I could see lots of interesting applications for a small 1GHz uC... It wouldn't need much memory, maybe 512 bytes, certainly less than a typical L1 cache.  It could probably execute very close to 1G instructions per second out of a very wide NOR flash, where a line is wide enough to encompass the typical branch range.  This would also permit a very simple core without branch prediction or speculative execution, read/write queues, etc.  Just a basic Cortex-M core.  Such a uC could do a lot of interesting tasks in hardware, for example a reasonably accurate phase detector or a software PLL, or many other handy little glue tasks - like timing generation with very precisely programmable skews.  It could also have very low interrupt latency.  If it has a fast ADC built in it can do even more.  I see no reason why not, but of course fast RAM for it will take up quite a bit of die space, but it wouldn't need much.

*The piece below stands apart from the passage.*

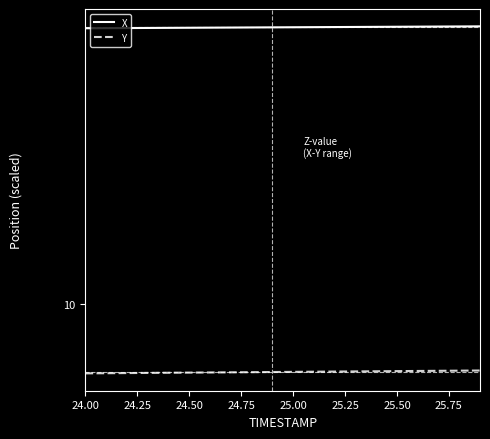

At which label is Y closest to 8?

24.00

For such, Altera has 3mm*3mm MAX10 FPGAs with 2k LEs and plenty of RAM. You can implement a NiosII and accelerate key logic with FPGA. It also has a few hard multiplier blocks and some of its RAM can be used as soft multipliers as well.
Sounds to be a cheap choice for me, considering the price tag (2x~10x common Cortex M0 MCUs) and the small side, as long as you have a way to deal with 0.4mm pitch BGA, it pretty much crashes MCUs in terms of digital performance. BTW, it comes with flash as well, so no EPCS needed.

Five or six euros for the 2000 PE version. Not bad.